Git, SQL, CLI

Jan 9 2022

I’ve now written data-centric code across 6 different companies (12 if you count the different companies I consulted for when I was in consulting). I’ve so far worked in Python, Scala, Java, SAS, Eviews, R, and, for brief time in undergrad econometrics,Stata. I’ve had Macbooks where I could do whatever I wanted and completely locked-down Windows environments where I had to open a ticket with Ops to get access to Java 8. I’ve used SVN and Git, Postgres and Redshift and Hive, Google Sheets and Excel, Spark and Bash.

It’s a little bit of everything, so I’ve had a broad exposure to both tech companies and Fortune 500 companies. As a result, I’ve been thinking about what I would tell someone new to data work what they should learn keeping in mind that all advice is a form of nostalgia)?

I’ve narrowed it down to three basic tools. Here are my hand-wavey criteria for essential tools:

Tools that have been around for a while (for some definition of while)
Tools that are mostly environment-agnostic (i.e. you will encounter a variation of these tools in every place you work as long as you work with tech) and
Tools that are foundational i.e. if you know them, you can start to understand other tools

In other words, if you know nothing else, you’ll be able to start to get to productivity almost immediately using these tools. If you don’t know these tools, you will be hindered from data work. If you don’t have these tools available to you, you’re not in an environment that’s conducive to data work.

SQL

Learn SQL first. You absolutely cannot do any data work until you are able to get data from a source. Regardless of how many database solutions, key/value stores, distributed data lakes there are today, they all eventually converge to SQL. Hive is SQL on the JVM. Kafka has SQL now. Almost every single tool that has users that need to analyze data will eventually introduce SQL, and once you know how to get to it, you can get to the data.

Let’s forget about the fancy stuff: 80-90% of the tech industry runs on traditional relational databases: Postgres, Oracle, MySQL. Once you know how to speak SQL, you can speak to any of them.

SQL is also hands-down the easiest language for beginners to learn, because it is declarative. The other side effect that comes from knowing SQL is that once you have a good baseline understanding of how to write SQL queries, you can start to understand how databases work by learning how to optimize queries, and now you’re entering the world of computer systems and algorithms.

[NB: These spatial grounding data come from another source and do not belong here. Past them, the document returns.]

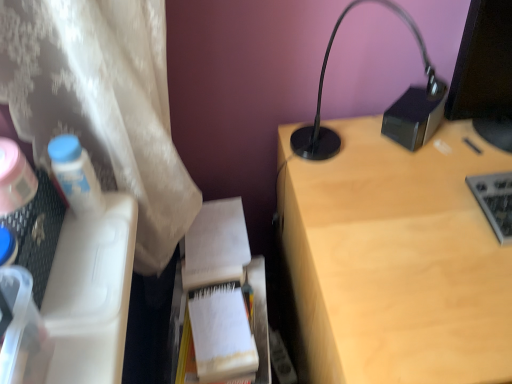
Where is `spots to the right of black matte speaker at upper right`? spots to the right of black matte speaker at upper right is located at coordinates (473, 135).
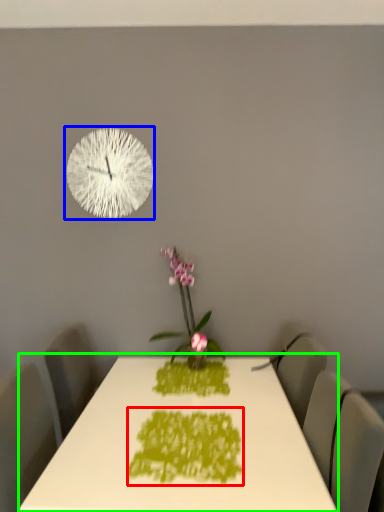
Question: Which object is the farthest from design (highlighted by a red box)? Choose among these: wall clock (highlighted by a blue box) or table (highlighted by a green box).

Choices:
 (A) wall clock
 (B) table

Answer: (A)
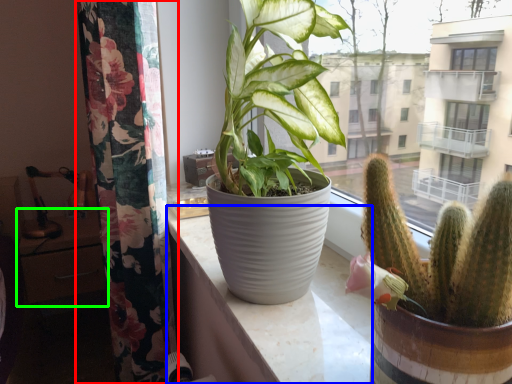
Question: Which object is the farthest from curtain (highlighted by a red box)? Choose among these: counter top (highlighted by a blue box) or table (highlighted by a green box).

Choices:
 (A) counter top
 (B) table

Answer: (B)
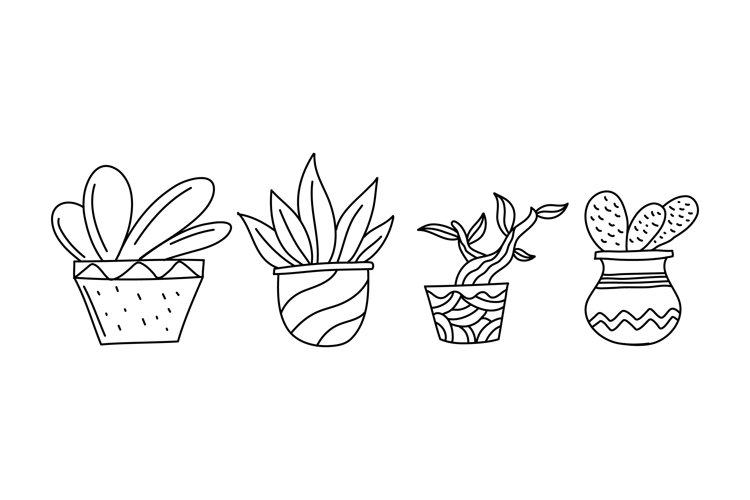
Locate an element on the screen. empty space to the top of second vase is located at coordinates (343, 90).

Also, once you start understanding how data sources work together, you start slowly building an intuition for system architectures, and now you’re off to the races.

Command Line

As a data developer, you will spend most of your time SSHing into servers, looking at stuff, and running code. This is especially true for companies that have moved to the cloud, but the pattern of, “your code lives on some remote production server and you need to get to it” is universally true. Command line is your best friend here.

If you cannot navigate the command line, you will lose a lot of productive time. Note here that I’m not suggesting everyone become a bash scripting genius or that you need to know every single vi command or emacs. But you need to know the basics: how to navigate a file system, how to shell into stuff, how to write simple bash scripts, how to look at files, etc.

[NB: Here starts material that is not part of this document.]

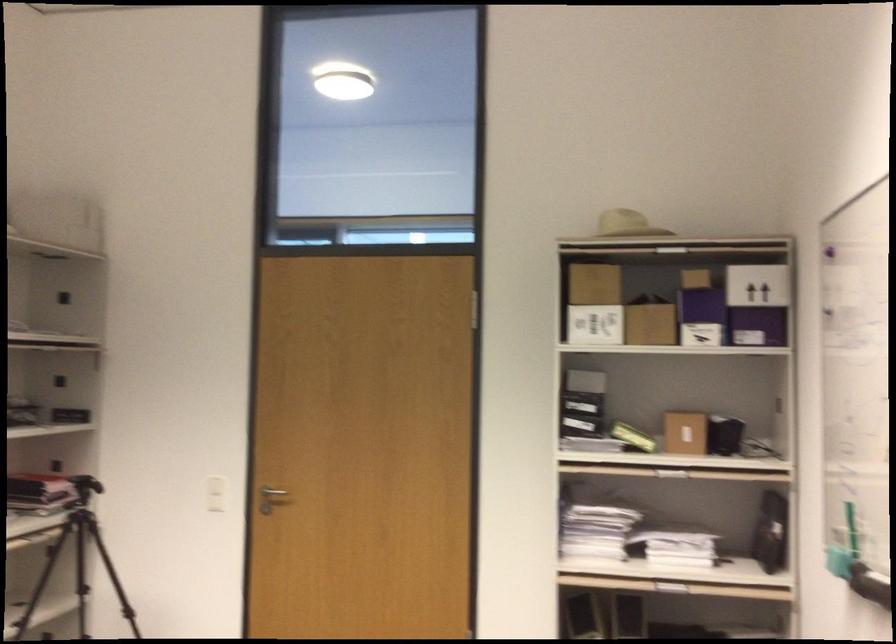
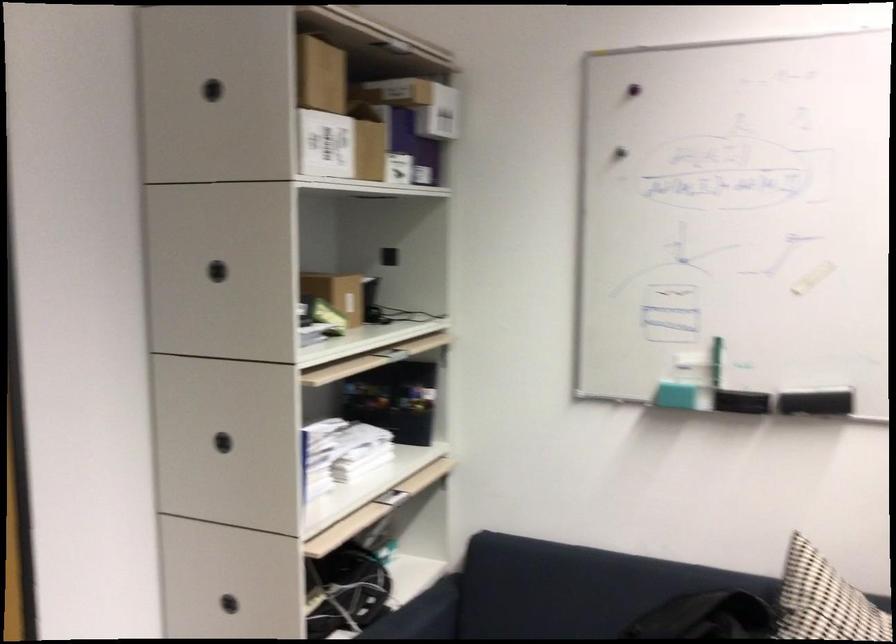
Where in the second image is the point corresponding to (x=578, y=397) from the first image?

Everything we do as developers builds on this knowledge: Kubernetes, compiling code, sending code to other servers, looking at what’s going on with servers, committing code, looking at ports, adding files, etc, etc. Having the command line open is a constant throughout my day.

Git

If we want to say “version control” more generally, that’s fine too, but most version control these days is git. If you don’t know how to use git effectively, at least in the cycle that you need to commit/pull/review code, you will also be hindered in productivity in any org you go to.

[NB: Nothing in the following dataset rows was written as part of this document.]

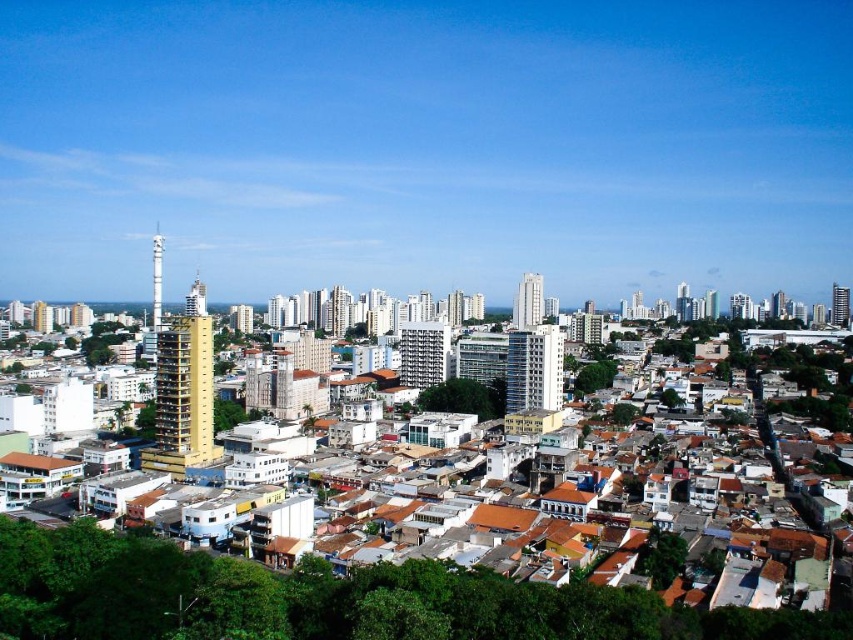
You are a drone operator who needs to fly a drone from the glassy metallic building at center to the gold glass skyscraper at right. Considering their positions, which building is closer to your current position?

The glassy metallic building at center is closer to your current position because it is in front of the gold glass skyscraper at right.

You are an architect analyzing the city layout. You notice the white glass building at center and the smooth glass skyscraper at center. Which one is located to the right of the other?

The white glass building at center is positioned on the right side of smooth glass skyscraper at center.

Based on the photo, you are an urban planner analyzing the city layout. Based on the image, which of the two buildings, the glassy metallic building at center or the white glass building at center, is shorter?

The glassy metallic building at center is shorter than the white glass building at center.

Again, this doesn’t mean being a super-genius with git, but understanding enough to walk back changes. Not being afraid of committing changes you’re introducing will do a lot for developer confidence. One of the only ways to get good at this is to continuously use Git/version control on a daily basis, and to create test projects where you mess up a lot and try things out.

All of the usual caveats here apply: these are based strictly on my personal experience, working primarily on data-centric projects, over the past 15 years. But I’ve now done enough work where I can confidently say I wouldn’t be able to get by without these tools.